- TASK DESCRIPTION:
Below are the records; copy exactly the lines from the first through the one containing "output clkOut;", both included, and leave out the pictures.

-- SUPPLIED INFORMATION follows --

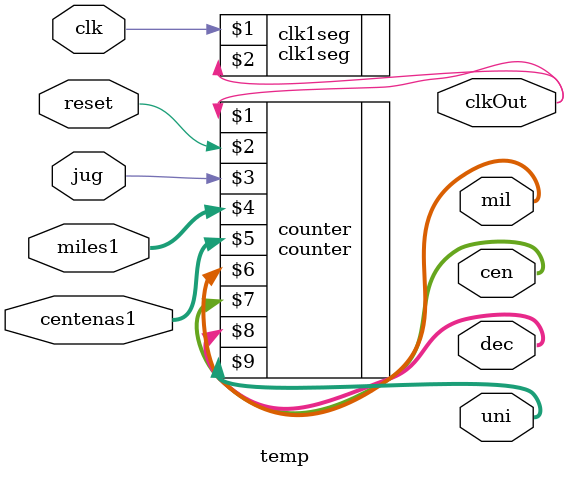
<source format=v>
`timescale 1ns / 1ps
module temp(clk,reset,miles1,jug,centenas1,mil,cen,dec,uni,clkOut);
input clk;
input jug;
input reset;
input [2:0] miles1;
input [2:0] centenas1;

output [3:0] mil;
output [3:0] cen;
output [3:0] dec;
output [3:0] uni;
output clkOut;

clk1seg clk1seg(clk,clkOut);

counter counter(clkOut,reset,jug,miles1,centenas1,mil,cen,dec,uni);

endmodule

</source>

-- SUPPLIED INFORMATION concluded --

- ANSWER SPACE:
<source format=v>
`timescale 1ns / 1ps
module temp(clk,reset,miles1,jug,centenas1,mil,cen,dec,uni,clkOut);
input clk;
input jug;
input reset;
input [2:0] miles1;
input [2:0] centenas1;

output [3:0] mil;
output [3:0] cen;
output [3:0] dec;
output [3:0] uni;
output clkOut;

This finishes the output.